Benjamin Brown, marketing and development staff for the Partnership, Inc., and the Juneau Arts & Humanities Council, and Katharine Heumann, executive director for the New Juneau Arts and Culture Center, give a presentation to the Juneau Chamber of Commerce at its weekly luncheon at the Hangar Ballroom on Thursday, April 4, 2019. (Michael Penn | Juneau Empire)

Benjamin Brown, marketing and development staff for the Partnership, Inc., and the Juneau Arts & Humanities Council, and Katharine Heumann, executive director for the New Juneau Arts and Culture Center, give a presentation to the Juneau Chamber of Commerce at its weekly luncheon at the Hangar Ballroom on Thursday, April 4, 2019. (Michael Penn | Juneau Empire)

Opinion: Now is the time to make the New JACC a reality

New report shows how it can perform and enhance Juneau.

  • By BENJAMIN BROWN
  • Sunday, April 14, 2019 1:31pm
  • Opinion

Juneau is known throughout Alaska, across the nation and around the world as an especially vibrant place for artistic and cultural activity. Having strong, robustly supported, effective arts policies and programs, and providing appropriate infrastructure for the artistic and cultural activities, is essential to a healthy, thriving community. Arts and culture are elements of life without which we can’t fully live.

Juneau residents have heard a lot about the decades of official City and Borough of Juneau planning documents (comprehensive plans, economic development plans, waterfront plans) which envision expanding Centennial Hall to add arts and culture space and/or building some sort of performing/visual arts complex on the site of the old Juneau National Guard Armory. These concepts have been floated by and embraced by the Assembly since the early 1980s.

[Presentation shares methods behind recent New JACC study]
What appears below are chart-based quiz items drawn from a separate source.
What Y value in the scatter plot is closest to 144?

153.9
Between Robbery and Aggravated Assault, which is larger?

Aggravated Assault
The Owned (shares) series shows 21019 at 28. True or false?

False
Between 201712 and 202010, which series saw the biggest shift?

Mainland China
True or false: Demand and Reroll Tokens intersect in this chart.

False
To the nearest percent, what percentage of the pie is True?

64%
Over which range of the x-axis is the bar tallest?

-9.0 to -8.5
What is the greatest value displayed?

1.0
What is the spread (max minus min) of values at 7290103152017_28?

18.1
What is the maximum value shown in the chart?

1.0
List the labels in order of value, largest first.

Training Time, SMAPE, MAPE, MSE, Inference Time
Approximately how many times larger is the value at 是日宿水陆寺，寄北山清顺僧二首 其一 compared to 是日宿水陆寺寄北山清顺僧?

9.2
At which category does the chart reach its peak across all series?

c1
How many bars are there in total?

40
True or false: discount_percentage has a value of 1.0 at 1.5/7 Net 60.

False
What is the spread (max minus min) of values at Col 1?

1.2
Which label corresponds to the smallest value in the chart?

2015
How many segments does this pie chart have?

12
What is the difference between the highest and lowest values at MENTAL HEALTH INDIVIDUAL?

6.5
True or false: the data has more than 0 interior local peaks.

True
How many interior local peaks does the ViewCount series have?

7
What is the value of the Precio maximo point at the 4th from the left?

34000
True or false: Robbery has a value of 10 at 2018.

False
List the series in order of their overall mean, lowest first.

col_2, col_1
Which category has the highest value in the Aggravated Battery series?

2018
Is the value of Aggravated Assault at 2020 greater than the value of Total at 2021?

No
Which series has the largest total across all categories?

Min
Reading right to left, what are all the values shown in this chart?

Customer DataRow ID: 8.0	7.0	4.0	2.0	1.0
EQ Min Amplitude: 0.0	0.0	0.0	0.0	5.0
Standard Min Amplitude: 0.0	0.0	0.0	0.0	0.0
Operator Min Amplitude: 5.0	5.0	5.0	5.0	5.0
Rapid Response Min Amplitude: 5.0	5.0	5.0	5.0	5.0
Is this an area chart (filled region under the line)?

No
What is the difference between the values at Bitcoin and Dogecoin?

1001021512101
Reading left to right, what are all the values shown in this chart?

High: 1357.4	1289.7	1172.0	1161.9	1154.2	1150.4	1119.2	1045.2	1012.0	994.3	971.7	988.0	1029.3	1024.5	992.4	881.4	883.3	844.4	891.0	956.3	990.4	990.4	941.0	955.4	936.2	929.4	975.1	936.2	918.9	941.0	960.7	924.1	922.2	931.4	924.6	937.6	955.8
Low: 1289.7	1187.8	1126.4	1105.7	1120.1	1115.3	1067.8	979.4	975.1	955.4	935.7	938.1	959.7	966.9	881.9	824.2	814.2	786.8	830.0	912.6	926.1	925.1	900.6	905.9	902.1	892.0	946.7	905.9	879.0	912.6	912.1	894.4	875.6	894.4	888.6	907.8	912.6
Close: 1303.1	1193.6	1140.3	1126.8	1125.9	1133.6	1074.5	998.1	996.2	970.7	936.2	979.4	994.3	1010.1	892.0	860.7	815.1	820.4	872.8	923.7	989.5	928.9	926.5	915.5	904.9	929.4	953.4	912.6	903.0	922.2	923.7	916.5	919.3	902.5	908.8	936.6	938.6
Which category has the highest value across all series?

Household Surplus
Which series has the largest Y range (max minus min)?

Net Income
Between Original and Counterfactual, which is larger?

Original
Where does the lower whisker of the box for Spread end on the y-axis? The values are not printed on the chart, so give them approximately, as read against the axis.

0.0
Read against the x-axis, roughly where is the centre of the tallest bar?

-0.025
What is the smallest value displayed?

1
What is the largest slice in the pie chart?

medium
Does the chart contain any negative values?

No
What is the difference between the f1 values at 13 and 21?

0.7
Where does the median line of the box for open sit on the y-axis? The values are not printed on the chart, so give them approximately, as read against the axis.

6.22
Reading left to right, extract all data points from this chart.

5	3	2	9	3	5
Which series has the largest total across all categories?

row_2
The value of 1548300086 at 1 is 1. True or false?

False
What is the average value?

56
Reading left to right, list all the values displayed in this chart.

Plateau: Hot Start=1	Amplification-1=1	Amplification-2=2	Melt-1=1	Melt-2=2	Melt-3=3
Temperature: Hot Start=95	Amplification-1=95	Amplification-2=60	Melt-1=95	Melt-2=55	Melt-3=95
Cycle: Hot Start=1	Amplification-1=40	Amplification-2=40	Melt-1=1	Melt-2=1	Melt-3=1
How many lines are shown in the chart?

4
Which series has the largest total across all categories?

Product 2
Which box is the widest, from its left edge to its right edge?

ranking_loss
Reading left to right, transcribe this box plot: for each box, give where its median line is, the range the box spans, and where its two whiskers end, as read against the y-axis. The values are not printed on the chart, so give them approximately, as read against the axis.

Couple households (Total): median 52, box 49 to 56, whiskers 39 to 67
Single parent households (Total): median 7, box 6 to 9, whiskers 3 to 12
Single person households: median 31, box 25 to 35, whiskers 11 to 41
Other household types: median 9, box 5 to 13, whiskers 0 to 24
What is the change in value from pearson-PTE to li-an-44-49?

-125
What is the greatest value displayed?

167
After over 30 years of conceptual consideration, a group was formed to focus the community’s attention on how to make the New Juneau Arts & Culture Center finally happen. The Partnership, Inc., is a nonprofit with the specific mission to create and implement the fundraising plan to make the New JACC a reality. At the outset, this required evaluating community needs, business models, user preferences and the economic situation to scope out a project that would both succeed as a business and serve the greatest level of community need.

In 2015, a study about how the New JACC would perform financially was done by the McDowell Group, evaluating the documented needs of the community for a space to augment or replace the old Juneau National Guard Armory, which started transforming into the existing JACC in 2007. The first study considered remodeling the old JACC, which was ultimately determined to be impracticable. An updated version of the McDowell study in 2016 acknowledged the need to remove and replace the old facility, and incorporated current elements of the design and operational plans and realistic cost estimates.

As the New JACC project has continued to evolve, its economic benefits and the market demand it is poised to meet have become increasingly clear. The Partnership re-engaged the McDowell Group in 2018 to update the Financial Feasibility Study to inform CBJ and all of its residents, as well as visitors to and friends of the capital city, of the continuing beneficial potential for the New JACC.

[Both the JACC and Centennial Hall want big improvements. Could one building be the answer?]

The 2019 New JACC Financial Feasibility Study was released at the beginning of this month, and it shows that this project is on the right track to serve an undeniable need in a cost-effective, sustainable way. There are a number of features in the feasibility study that are noteworthy, foremost among them the projected expenses for the facility and the estimated revenues. McDowell used three ranges of analysis in considering future potential operations, and then landed on conservative estimates for the final assessment.

Looking at the overall anticipated costs and incoming revenues, the study shows the New JACC is likely to be operating with net revenues over $50,000 in the third year of operation. This is as soon as a new business venture is normally expected to move into profitability (and while some may question why a nonprofit would do so, this is a semantic issue — call them “positive net revenues” if “profit” is somehow a confusing term).

The full McDowell Group study can be viewed online at newjacc.org/wp-content/uploads/2019/04/Feasibility-Study-for-the-New-JACC.pdf. One thing a perspicacious reader will note is that the bottomline numbers do not take into account the potential revenue from summer visitors to Juneau who choose to include the New JACC in their shore itineraries. This reflects a conservative, prudent approach from the analysts, but clearly this new facility can and will engage and serve the summer visitor population.

The impending dramatic growth in visitor numbers in more compacted timeframes on larger vessels will acutely increase the need for adequate capacity to ensure those coming to Juneau have a positive, memorable and desirable visitor experience. This further underscores the viability and beneficial economic potential of the New JACC.

With the years of planning behind it, and this newly released assessment of how it can perform and enhance our community, the New JACC is now more than ever, something that Juneau can and will make happen.


• Benjamin Brown is a lifelong Alaskan and an attorney who lives in Juneau. He is marketing and development staff for the Partnership, Inc., and the Juneau Arts & Humanities Council. My Turns and Letters to the Editor represent the view of the author, not the view of the Juneau Empire.